Ни одной прежней черты. Прежде он был красивый меланхолик, избалованный славой и женщинами, щедро наделенный лирическим украинским юмором, человеком большой судьбы. Помню его вместе с двумя другими юмористами: Женей Шварцем и Юрием Тыняновым в Доме искусств, среди молодежи, когда стены дрожали от хохота, когда Зощенко был недосягаемым мастером сатиры и юмора,— все глаза зажигались улыбками всюду, где он появлялся.

Теперь это труп, заколоченный в гроб. Даже странно, что он говорит. Говорит он нудно, тягуче, длиннейшими предложениями, словно в труп вставили говорильную машину — через минуту такого разговора вам становится жутко, хочется бежать, заткнуть уши. Он записал мне в «Чукоккалу» печальные строки:

 

И гений мой поблек, как лист осенний —

В фантазии уж прежних крыльев нет.

 

Слово прежний он написал через b. Я сказал ему:

— Как я помню ваши b.

— Да, было время: шутил и выделывал штучки. Но, Корней Иванович, теперь я пишу еще злее, чем прежде. О, как я пишу теперь!

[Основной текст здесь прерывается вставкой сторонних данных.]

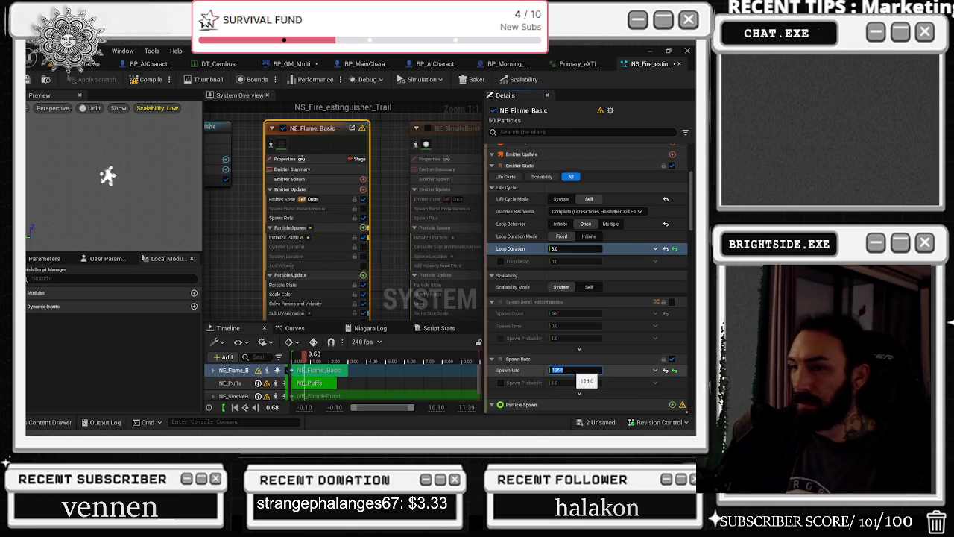
key(Return)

И я по его глазам увидел, что он ничего не пишет и не может написать. Екатерина Павловна посадила меня рядом с собою — почетнейшее место: — я выхлопотал, чтобы по другую сторону сел Зощенко. Он стал долго объяснять Ек. П-не значение Горького, цитируя письмо Чехова — «а ведь Чехов был честнейший человек» — и два раза привел одну и ту же цитату — и мешал Ек. Павловне есть, повторяя свои тривиальности. Я указал ему издали Ирину Шаляпину. Он через несколько минут обратился к жене Капицы, вообразив, что это и есть Ирина Шаляпина. Я указал ему его ошибку. Он сейчас же стал объяснять жене Капицы, что она не Ирина Шаляпина. Между тем ведь предположено 3-го апреля его выступление на вечере Горького. С чем же он выступит там? Ведь если он начнет канителить такие банальности, он только пуще повредит себе — и это ускорит его гибель. Я спросил его, что он будет читать. Он сказал: «Ох, не знаю». Потом через несколько минут: «лучше мне ничего не читать: ведь я заклейменный, отверженный».

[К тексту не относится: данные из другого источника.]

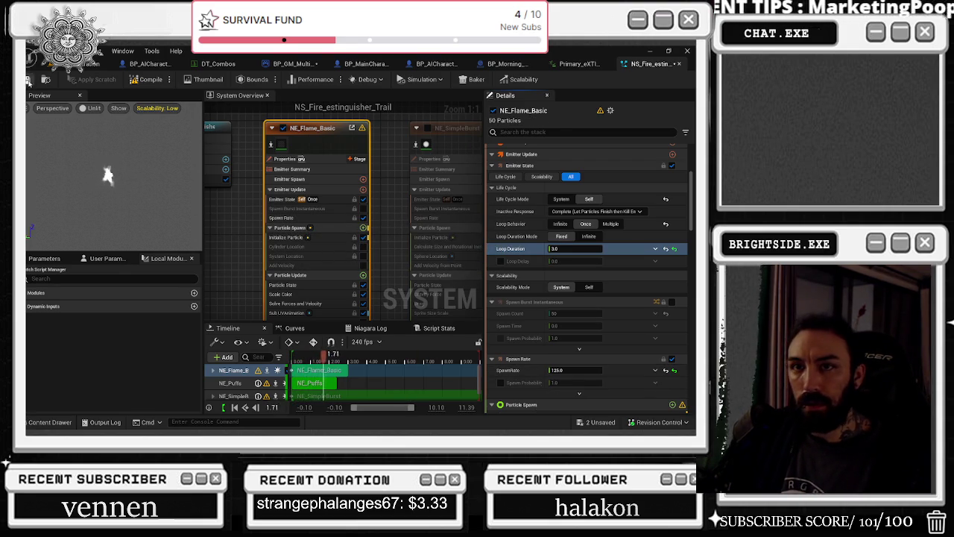
scroll(625, 341, down, 3)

Мне кажется, что лучше всего было бы, если бы он прочитал письма Горького и описал бы наружность Горького, его повадки — то есть действовал бы как мемуарист, а не — как оценщик.

Все это я сказал ему — и выразил готовность помочь ему. Он записал мой телефон.

У Пешковых все было хорошо срежиссировано — и тосты, и размещение гостей, и улыбки хозяев.

Обрадовала меня встреча со Светланой Халатовой — дочкой Артемья Багратовича — которую я знал очень маленькой. Замужняя. Необычайное сверкание глаз. И ко мне — сердечное (детское) расположение. <...>

Зощенко седенький, с жидкими волосами, виски вдавлены внутрь,— и этот потухший взгляд!

Очень знакомая российская картина: задушенный, убитый талант. Полежаев, Николай Полевой, Рылеев, Мих. Михайлов, Есенин, Мандельштам, Стенич, Бабель, Мирский, Цветаева, Митя Бронштейн, Квитко, Бруно Ясенский, Ник. Бестужев — все раздавлены одним и тем же сапогом.

 

31 марта. <...> Только с 1-го апреля (с завтрашнего дня) Поссовет берет на свой кошт библиотеку. Об этом мне сообщили по телефону: значит, после того, как я подарил ее Райсовету — я содержал ее полгода на свой счет.

 

1 апреля. Мне 76 лет. How stale and unprofitable!* Никогда я не считал себя талантливым и глубоко презирал свои писания, но теперь, оглядываясь, вижу, что что-то шевелилось во мне человеческое — но ничего, ничего я не сделал со своими потенциями.

 

* Как банально и бесполезно! (англ.).

 

Снился мне Зощенко. Я пригласил его к себе, пошлю за ним машину. Он остановился у Вл. Алекс. Лифшица, милого поэта. Я не знаю нового адреса Вл. Ал.— мне хочется, чтобы Зощенко был у меня возможно раньше, чтобы выяснить, можно ли ему выступать 3-го на Горьковском вечере или его выступление причинит ему много бед. Я условился с В. А. Кавериным, что он (Каверин) придет ко мне, и мы, так сказать, проэкзаменуем Зощенку — и решим, что ему делать.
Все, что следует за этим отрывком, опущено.